▶ Goal of the exercise
Images within the entries are to be omitted; the remainder must be reproduced exactly.

▶ Supplied entries
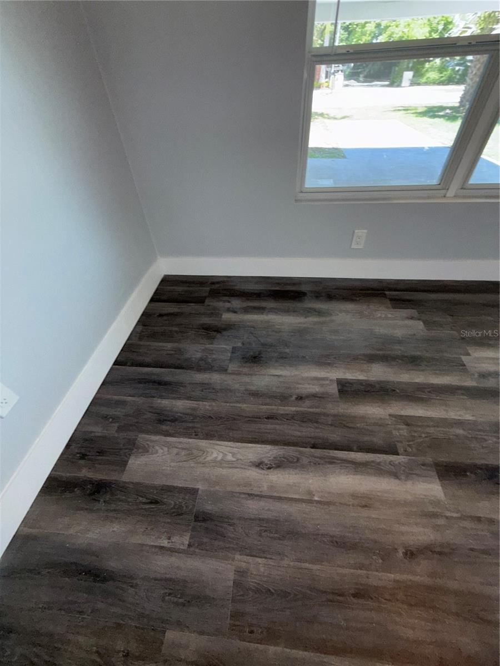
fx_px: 270
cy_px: 333
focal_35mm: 14
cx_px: 250
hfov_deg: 85.7
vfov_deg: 102.1
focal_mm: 2.22
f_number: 2.2
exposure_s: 1/82
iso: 80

▶ Exercise response
fx_px: 270
cy_px: 333
focal_35mm: 14
cx_px: 250
hfov_deg: 85.7
vfov_deg: 102.1
focal_mm: 2.22
f_number: 2.2
exposure_s: 1/82
iso: 80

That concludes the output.